While there are certain benefits when it comes to emerging market trading, investors had a tough year in 2018, with the deck seeming to be stacked against them, either as a result of the strong US dollar, or because of trade spats and the rising US interest rates. Strategists claim, however, that things could change in 2019 which is why keeping a close eye on live FX news is becoming increasingly important. OppenheimerFunds’ Alessio de Longis (portfolio manager) talked to MarketWatch and noted that the belief is that emerging market assets will outperform the United States across the board in the first half of 2019. According to the portfolio manager, emerging market asset prices at the moment are reflecting under-owning.
About Emerging Market Economies and Benefits
The majority of trading is taking place among currencies of the largest economies, but emerging market economies and the currencies they have to offer are playing more and more of an important role when it comes to the international financial markets. Back in 2016, currencies that came from emerging market economies represented over 21% of daily trading.

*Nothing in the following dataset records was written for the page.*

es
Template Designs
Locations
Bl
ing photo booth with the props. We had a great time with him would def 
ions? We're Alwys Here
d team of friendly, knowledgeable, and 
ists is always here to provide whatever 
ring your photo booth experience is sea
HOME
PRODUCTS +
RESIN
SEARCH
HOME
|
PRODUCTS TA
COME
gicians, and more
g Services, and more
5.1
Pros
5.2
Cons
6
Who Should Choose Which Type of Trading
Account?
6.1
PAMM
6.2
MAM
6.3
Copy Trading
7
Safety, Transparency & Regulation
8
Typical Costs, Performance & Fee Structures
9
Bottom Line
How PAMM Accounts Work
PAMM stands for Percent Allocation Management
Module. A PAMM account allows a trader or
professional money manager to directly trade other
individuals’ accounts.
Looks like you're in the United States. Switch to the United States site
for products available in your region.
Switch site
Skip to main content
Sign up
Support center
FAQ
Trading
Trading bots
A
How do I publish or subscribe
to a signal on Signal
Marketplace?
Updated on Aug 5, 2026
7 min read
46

In essence, emerging markets are developing countries where transitions are occurring in political, social, demographic and economic realms. In the emerging market countries the financial and the banking systems are generally still in the developmental stage, and the middle-class population of those countries might be small or in some cases non existent. This can result in greater volatility in the financial dimension and also larger swings between economic decline and economic prosperity.
Due to the fact that emerging market countries are still in that developmental stage (economically and/or politically), there are also certain special risks which come with investing in them. Political risk is a big concern, as emerging markets tend to have a greater uncertainty in the political side of things compared to more developed economies. Sudden changes in the political dimension could result in unexpected movements and could generate great losses. One unique feature that emerging markets posses is the structure that their currencies have. While most large economies have independent currencies which are allowed to float freely, many of the emerging market are not allowing their currencies that.
What could happen in 2019?
When it comes to the New Year, global growth is promising to be the central theme which for 2018 was trade-war issues. Both market participants as well as central bankers have stated their concerns in regards to the slowing of the global economic growth in recent months. James Swanston, assistant economist at Capital Economics wrote that with the US and Chinese economies being set to slow down in 2019, softer global demand could weigh on emerging markets growth.
The summer of 2018 was not beneficial for emerging markets, as both Turkey and Argentina saw their currencies being trapped in a downward spiral, with investors worrying about the rising interests in the United States, the strong dollar, and the effects that those factors would have on the developing nations that have large dollar-denominated debts.
Columbia’s peso ended up being a safe choice, as it was one of the few currencies which avoided the summer downturn, and this could be the case again in 2019, as Columbia’s peso might be a favorite again in 2019 according to market participants.
In Brazil, the political uncertainty eased to a certain degree, but after the presidential election which took place last autumn investors are currently waiting to see if this new administration can achieve the reforms which are much-needed. Tim Atwill, Parametric Portfolio Associates’ head of investment strategy noted that in Latin America and even outside of Brazil can be found goof valuations. He notes that the US market is close by and this geographic distance can make a difference.
One big factor for 2019 could be the Federal Reserve, as it has been on the forefront when it comes to developed market central banks when it comes to raising interest rates. Analysts note that the Federal Reserve is moving closer towards ending the rate-normalization cycle. The US interest rates were raised for a fourth time this year, but the Fed lowered its expectation for new year rate increases to 2 from 3, which in theory should alleviate some emerging-market headaches that are anticipated and which derive from a stronger dollar.